Housing or Profit?

Coming up with an ordinance for multi-unit workforce housing was one of the more contentious and time consuming exercises in Londonderry in recent years. How many units per building, how many buildings overall, how many workforce vs. non-workforce units – you name it and it brought out the crowds, the hot tempers and the slow, deliberate road to compromise.
When the ordinance was approved, most people probably thought that was the end.
Far from it.
Earlier this month, the Zoning Board of Adjustment granted variances on three major portions of the ordinance – units per building, units built per year, and workforce vs. non-workforce percentages.
And the crux of the developer’s argument? Return on investment and the amount of money to be made as profit.
Now those are two things any developer would be expected to consider, or they would be in the wrong business. But the question begging an answer is why a developer would select a property where, in order to make a suitable profit, variances must be obtained that strike at the heart of the ordinance.

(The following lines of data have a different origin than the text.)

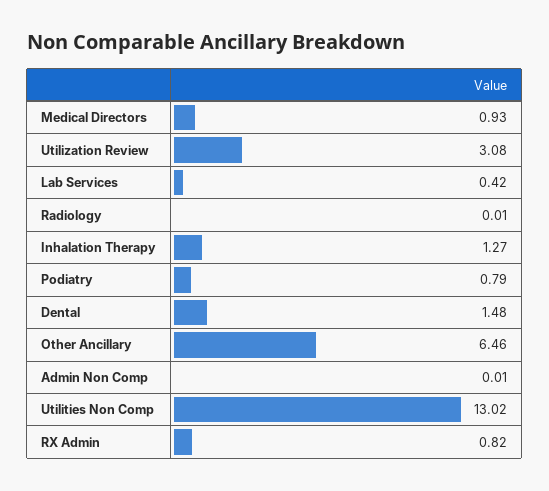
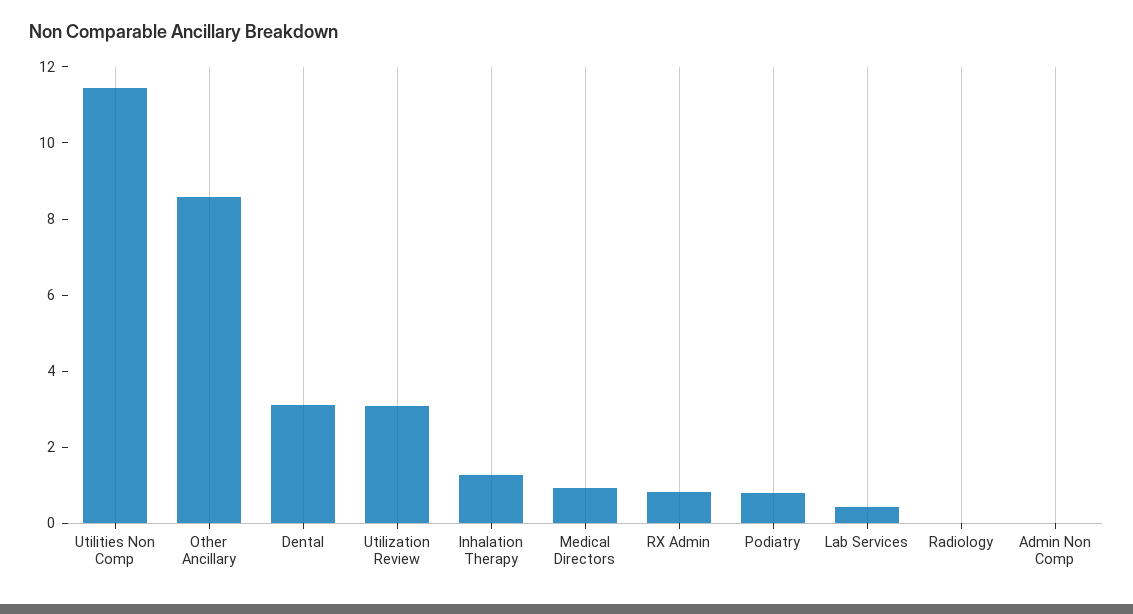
  {
    "Medical Directors": 0.93,
    "Utilization Review": 3.08,
    "Lab Services": 0.42,
    "Radiology": 0.01,
    "Inhalation Therapy": 1.27,
    "Podiatry": 0.79,
-   "Dental": 1.48,
+   "Dental": 3,
-   "Other Ancillary": 6.46,
+   "Other Ancillary": 8.5,
    "Admin Non Comp": 0.01,
-   "Utilities Non Comp": 13.02,
+   "Utilities Non Comp": 11.5,
    "RX Admin": 0.82
  }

If that’s the way things are going to go – it’s OK to grant a variance if a developer needs it to make a desired profit – why did the town go through a seemingly endless number of meetings to come up with regulations everyone thought they could live with, only to grant variances the first time a workforce housing development was proposed?
This makes for good precedent. If a developer’s chosen parcel won’t accommodate the workforce ordinance in such a way as to give the developer the amount of return on investment desired, the developer can just get a variance.

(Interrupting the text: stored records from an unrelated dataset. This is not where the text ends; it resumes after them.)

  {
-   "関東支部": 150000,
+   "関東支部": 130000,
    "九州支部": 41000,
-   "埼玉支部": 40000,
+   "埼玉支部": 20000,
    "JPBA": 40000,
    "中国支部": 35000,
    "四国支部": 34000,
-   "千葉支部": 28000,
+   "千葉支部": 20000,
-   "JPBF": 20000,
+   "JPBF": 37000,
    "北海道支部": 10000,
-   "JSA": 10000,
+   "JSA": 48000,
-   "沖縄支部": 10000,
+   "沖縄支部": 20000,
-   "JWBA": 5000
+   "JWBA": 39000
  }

Will the variance benefit the neighborhood or the tenants? Does that matter? Not so long as the developers can make the amount of money they want.
Now every developer who wants to do a similar project can get the unit number bumped up by citing the Perkins Road project.

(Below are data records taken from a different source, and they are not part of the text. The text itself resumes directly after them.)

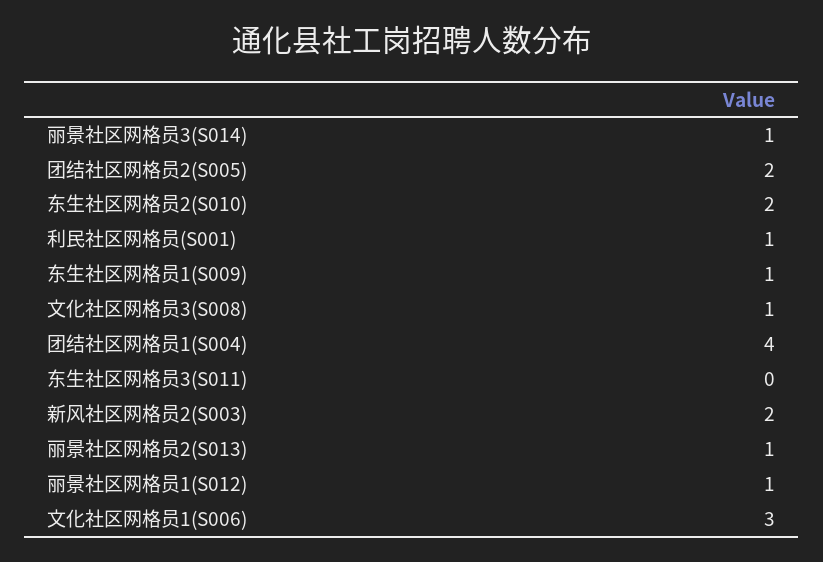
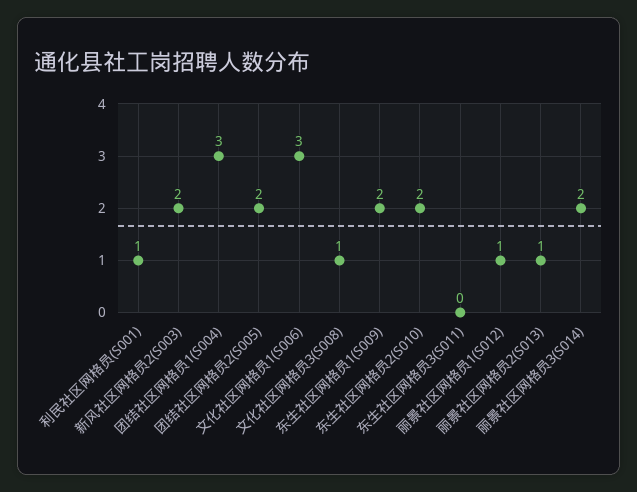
  {
-   "丽景社区网格员3(S014)": 1,
+   "丽景社区网格员3(S014)": 2,
    "团结社区网格员2(S005)": 2,
    "东生社区网格员2(S010)": 2,
    "利民社区网格员(S001)": 1,
-   "东生社区网格员1(S009)": 1,
+   "东生社区网格员1(S009)": 2,
    "文化社区网格员3(S008)": 1,
-   "团结社区网格员1(S004)": 4,
+   "团结社区网格员1(S004)": 3,
    "东生社区网格员3(S011)": 0,
    "新风社区网格员2(S003)": 2,
    "丽景社区网格员2(S013)": 1,
    "丽景社区网格员1(S012)": 1,
    "文化社区网格员1(S006)": 3
  }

That’s one way to do business, but we wonder how that really benefits the people the workforce housing concept was developed for in the first place. We didn’t hear much about how the requested variances would make the development a nicer place to live or would accommodate more people in need of housing. Indeed, thanks to one of the variances, the development will house fewer workforce families and more non-workforce residents, who have plenty of places to move to already.
Or perhaps that was never the heart of the matter – maybe the profit to be made on the project has always been the real bottom line.